First, I started just with the tutorial, and verified I could make it run on my machine.

Then, I iteratively complexified the tutorial, adding one little new aspect at a time, before doing the fft (cooley-tukey algorithm without bitreversal of the input).

At every iteration, I was checking that the kernel code was behaving as intended by comparing the results with an equivalent cpu-based implementation.

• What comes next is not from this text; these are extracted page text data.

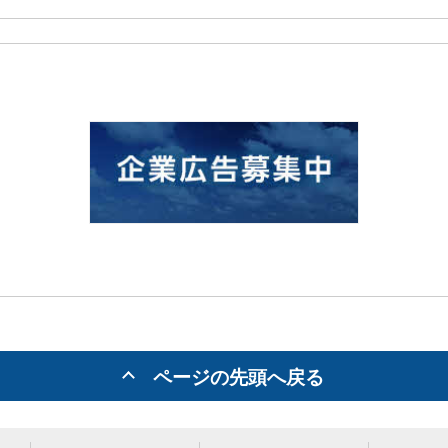
ページの先頭へ戻る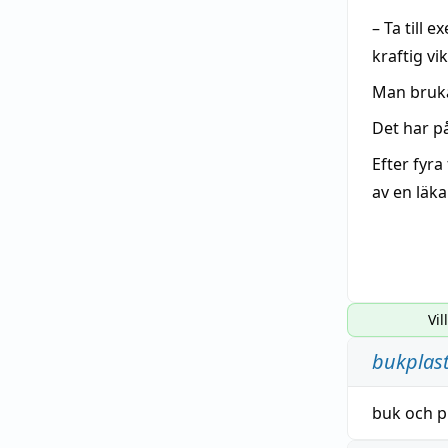
– Ta till 
kraftig v
Man brukar
Det har p
Efter fyra
av en läka
Vil
bukplast
buk
och
p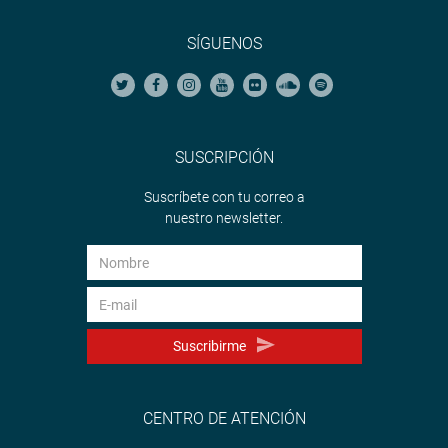
SÍGUENOS
SUSCRIPCIÓN
Suscríbete con tu correo a
nuestro newsletter.
Suscribirme
CENTRO DE ATENCIÓN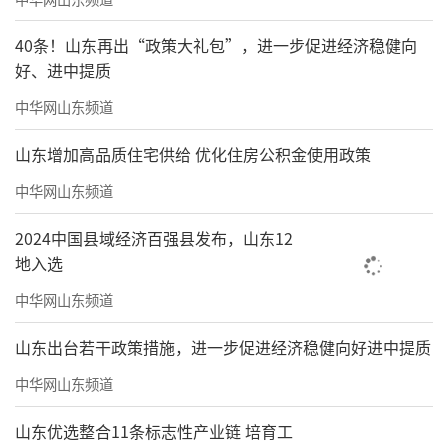
了众多棋类项目的全国和世界冠军，主导拍摄
40条！山东再出“政策大礼包”，进一步促进经济稳健向
了多部影视作品，并入围戛纳电影节等国际影
好、进中提质
展，为跨领域文体发展的特殊人才。
中华网山东频道
责任编辑：王晓晖
山东增加高品质住宅供给 优化住房公积金使用政策
中华网山东频道
2024中国县域经济百强县发布，山东12
地入选
中华网山东频道
山东出台若干政策措施，进一步促进经济稳健向好进中提质
中华网山东频道
山东优选整合11条标志性产业链 培育工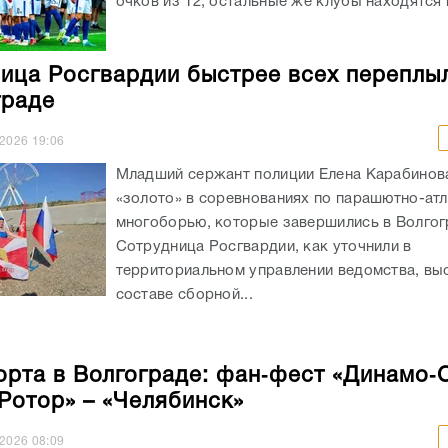
очков из 12, остальные же клубы находятся в
ица Росгвардии быстрее всех переплы
граде
.2026
19:06
Младший сержант полиции Елена Карабинов
«золото» в соревнованиях по парашютно-ат
многоборью, которые завершились в Волгог
Сотрудница Росгвардии, как уточнили в
территориальном управлении ведомства, вы
составе сборной...
орта в Волгограде: фан‑фест «Динамо‑
«Ротор» – «Челябинск»
.2026
08:09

And using the environment variable CL_LOG_ERRORS=stdout made debugging kernel compilation errors a lot easier!

Next Steps

  • experiment changing the number of items in the workgroup (compensate with the numner of local butterflies): is it best to have a lot of items or a lot of local butterflies? Should we auto-tune that?
  • experiment changing the radix, auto-tune that.
  • use images to have faster access to global memory:
    • To have faster read only access to inputs, use an image + float4 read_imagef
    • To have fater write to output, use an image + write_imagef
    • read/write images are opencl 2.0 only, but in practice passing the image twice with different qualifiers can work, depending on the driver + hardware.
  • use images for twiddles, see if it is faster than computing them on the fly (especially for high precision, and double).
  • Alternate global memory reads with computations for the first level to hide the compute time in the memory latency.
  • use the idea in https://mc.stanford.edu/cgi-bin/images/7/75/SC08_FFT_on_GPUs.pdf where private memory is used
  • instead of doing all levels in a single kernel, try doing one kernel per level, and use images to store intermediate results. The code will be more optimal because more stuff will be precomputed, and possibly less registers will be used.
  • Try stockham for big ffts.
  • Compare with other (open source) fft implementations on the gpu (for example, https://github.com/clMathLibraries/clFFT)
  • Implement in-place fft.

Platforms

Using CMake you can build and run it on a recent OSX.

Other platforms are not supported, but I think it's just a matter of making the CMakeLists.txt more general regarding the way to link to the OpenCL library.

Contributions

PRs are welcome, for example to generalize the CMakeLists.txt file to make it build and run on Linux or Windows.